For \(k=0\), it is clear that \(x^{0}=x\left ( 0\right ) \) is bounded, since initial conditions. Now assume that for some \(k\) it is true that \(x^{k}\left ( t\right ) \) is bounded, then we need to show that for \(k+1\) it is also bounded. Form \begin{align*} x^{k+1}\left ( t\right ) & =x^{0}+{\displaystyle \int \limits _{0}^{t}} A\left ( \tau \right ) x^{k}\left ( \tau \right ) d\tau \\ \left \Vert x^{k+1}\left ( t\right ) \right \Vert & =\left \Vert x^{0}+{\displaystyle \int \limits _{0}^{t}} A\left ( \tau \right ) x^{k}\left ( \tau \right ) d\tau \right \Vert \\ & \leq \left \Vert x^{0}\right \Vert +\left \Vert{\displaystyle \int \limits _{0}^{t}} A\left ( \tau \right ) x^{k}\left ( \tau \right ) d\tau \right \Vert \\ & \leq \left \Vert x^{0}\right \Vert +{\displaystyle \int \limits _{0}^{t}} \left \Vert A\left ( \tau \right ) x^{k}\left ( \tau \right ) \right \Vert d\tau \\ & \leq \left \Vert x^{0}\right \Vert +{\displaystyle \int \limits _{0}^{t}} \left \Vert A\left ( \tau \right ) \right \Vert \left \Vert x^{k}\left ( \tau \right ) \right \Vert d\tau \\ & \leq \left \Vert x^{0}\right \Vert +{\displaystyle \int \limits _{0}^{t}} \left \Vert A\left ( \tau \right ) \right \Vert \left ( \sup \left \Vert x^{k}\left ( \tau \right ) \right \Vert \right ) d\tau \end{align*}

Since \(\sup \left \Vert x^{k}\left ( t\right ) \right \Vert \) is fixed, then we can remove it out of the integral\[ \left \Vert x^{k+1}\left ( t\right ) \right \Vert \leq \left \Vert x^{0}\right \Vert +\sup \left \Vert x^{k}\left ( t\right ) \right \Vert{\displaystyle \int \limits _{0}^{t}} \left \Vert A\left ( \tau \right ) \right \Vert d\tau \] But \({\displaystyle \int \limits _{0}^{t}} \left \Vert A\left ( \tau \right ) \right \Vert d\tau =\pi \left ( t\right ) \) which is non-decreasing.
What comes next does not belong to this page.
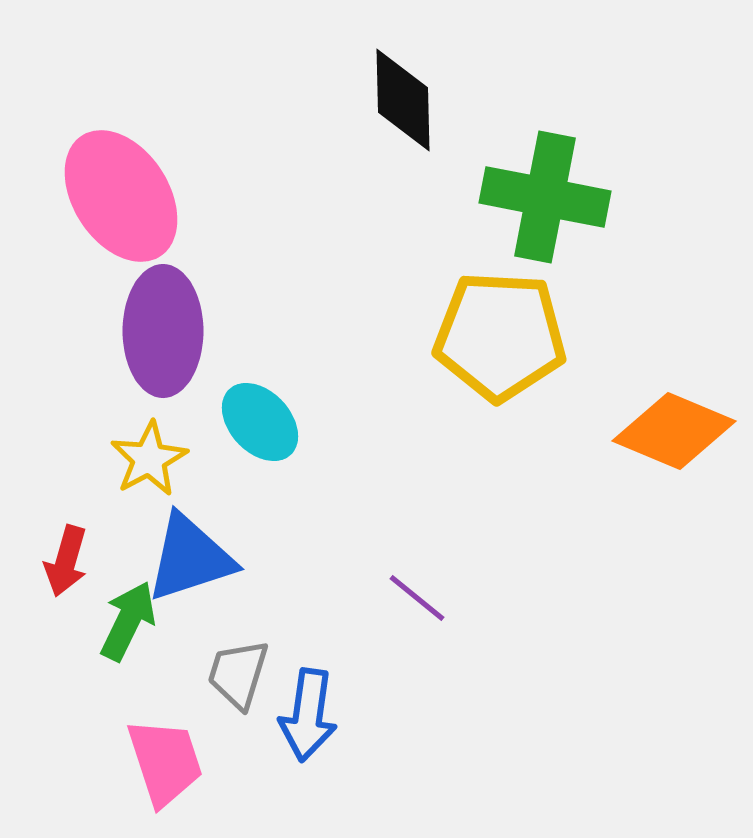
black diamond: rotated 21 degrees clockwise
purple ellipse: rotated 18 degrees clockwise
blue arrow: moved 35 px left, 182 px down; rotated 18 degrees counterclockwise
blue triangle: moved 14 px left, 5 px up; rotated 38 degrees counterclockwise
So it was take its maximum value \(\pi \left ( t_{1}\right ) \) we can limit the above from below and write\[ \left \Vert x^{k+1}\left ( t\right ) \right \Vert \leq \left \Vert x^{0}\right \Vert +\sup \left \Vert x^{k}\left ( t\right ) \right \Vert \Pi \left ( t_{1}\right ) \] Therefore we just showed that \(x^{k+1}\left ( t\right ) \) is bounded. Since \(\sup \left \Vert x^{k}\left ( t\right ) \right \Vert \) is bounded by assumption.